ANYONE, any thoughts on anything I could get from the email headers, IP tracing or the like?

And I don;t mean about finding the person, I'll leave that to Cap ONe and the police-- I mean as far as being able to discover my vulnerability?

Question owner

Here was a link they wanted me to follow. I looked it up on whois and they certainly have been found out, but anyone able to read the link and tell me what it means? Here it is DO NOT FOLLOW IT!!!!! DANGER DANGER DANGER DO NOT FOLLOW THE FOLLOWING LINK IT IS AN IDENTITY THIEF!!!!!!!!!!!!!!!!!!!!!!!!!!!

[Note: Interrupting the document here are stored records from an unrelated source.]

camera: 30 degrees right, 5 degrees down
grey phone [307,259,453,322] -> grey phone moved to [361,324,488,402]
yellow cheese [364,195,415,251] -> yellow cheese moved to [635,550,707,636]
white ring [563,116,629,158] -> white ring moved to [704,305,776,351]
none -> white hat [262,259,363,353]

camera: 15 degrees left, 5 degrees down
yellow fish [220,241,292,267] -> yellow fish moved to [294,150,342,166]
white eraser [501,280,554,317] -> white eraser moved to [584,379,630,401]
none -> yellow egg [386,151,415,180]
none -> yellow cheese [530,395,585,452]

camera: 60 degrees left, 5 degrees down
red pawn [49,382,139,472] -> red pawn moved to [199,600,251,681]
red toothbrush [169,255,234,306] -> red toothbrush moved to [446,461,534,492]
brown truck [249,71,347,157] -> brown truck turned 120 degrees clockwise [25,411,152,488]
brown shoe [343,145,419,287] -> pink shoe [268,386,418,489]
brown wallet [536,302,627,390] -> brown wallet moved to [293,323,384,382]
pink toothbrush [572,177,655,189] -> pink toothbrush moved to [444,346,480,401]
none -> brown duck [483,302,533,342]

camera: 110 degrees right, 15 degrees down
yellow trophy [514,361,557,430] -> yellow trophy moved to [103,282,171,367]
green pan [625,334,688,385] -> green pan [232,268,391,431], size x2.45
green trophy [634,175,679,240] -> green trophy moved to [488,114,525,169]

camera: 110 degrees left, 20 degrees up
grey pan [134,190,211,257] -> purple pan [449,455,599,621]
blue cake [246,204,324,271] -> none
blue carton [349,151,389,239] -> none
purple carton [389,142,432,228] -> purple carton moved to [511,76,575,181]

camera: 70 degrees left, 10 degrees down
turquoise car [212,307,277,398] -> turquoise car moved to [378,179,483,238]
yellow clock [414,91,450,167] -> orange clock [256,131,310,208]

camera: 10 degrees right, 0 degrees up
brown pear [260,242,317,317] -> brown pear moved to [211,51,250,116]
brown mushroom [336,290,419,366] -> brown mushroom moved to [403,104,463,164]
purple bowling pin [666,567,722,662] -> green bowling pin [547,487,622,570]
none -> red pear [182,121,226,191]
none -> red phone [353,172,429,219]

canadatravel(DOT)net/?rid=%68T%74%50://%2f%6a.%6d%50.%2f17NzCQD?yrvqkvovtncsltn

I put in the (dot) so that the link wouldn't be live.

Modified by DocGrimwig

jscher2000
  • Top 10 Contributor
2366 solutions 20923 answers

Hi DocGrimwig, the portion of the URL after the ? is used by the web server to redirect your query to a site you don't want to visit (doctoroz-weightloss{dot}com). My security software blocks it.

But what is the connection between this link and your card??

Question owner

The full text of the email is this:

[MY WIFE'S FULL NAME], Are you underwater? Sell your home fast. Get an immediate offer here: canadatravel(DOT)net/?rid=%68T%74%50://%2f%6a.%6d%50.%2f17NzCQD?yrvqkvovtncsltn


[OUR FULL ADDRESS WAS LOCATED HERE]

Of the 3 charges on our card, one of them was entitled this:

TWX CANADATRVL [A FAKE PHONE NUMBER] NY $2.00 (the amt of the charge)

OH and this is the Email from Address:

KarenxsWhitekw(at)roadrunner(DOT)com

Modified by DocGrimwig

jscher2000
  • Top 10 Contributor
2366 solutions 20923 answers

Not sure what happened there. Did they have your email before charging your card? Wouldn't they prefer to just do it quietly instead of coming back for more?? Very odd.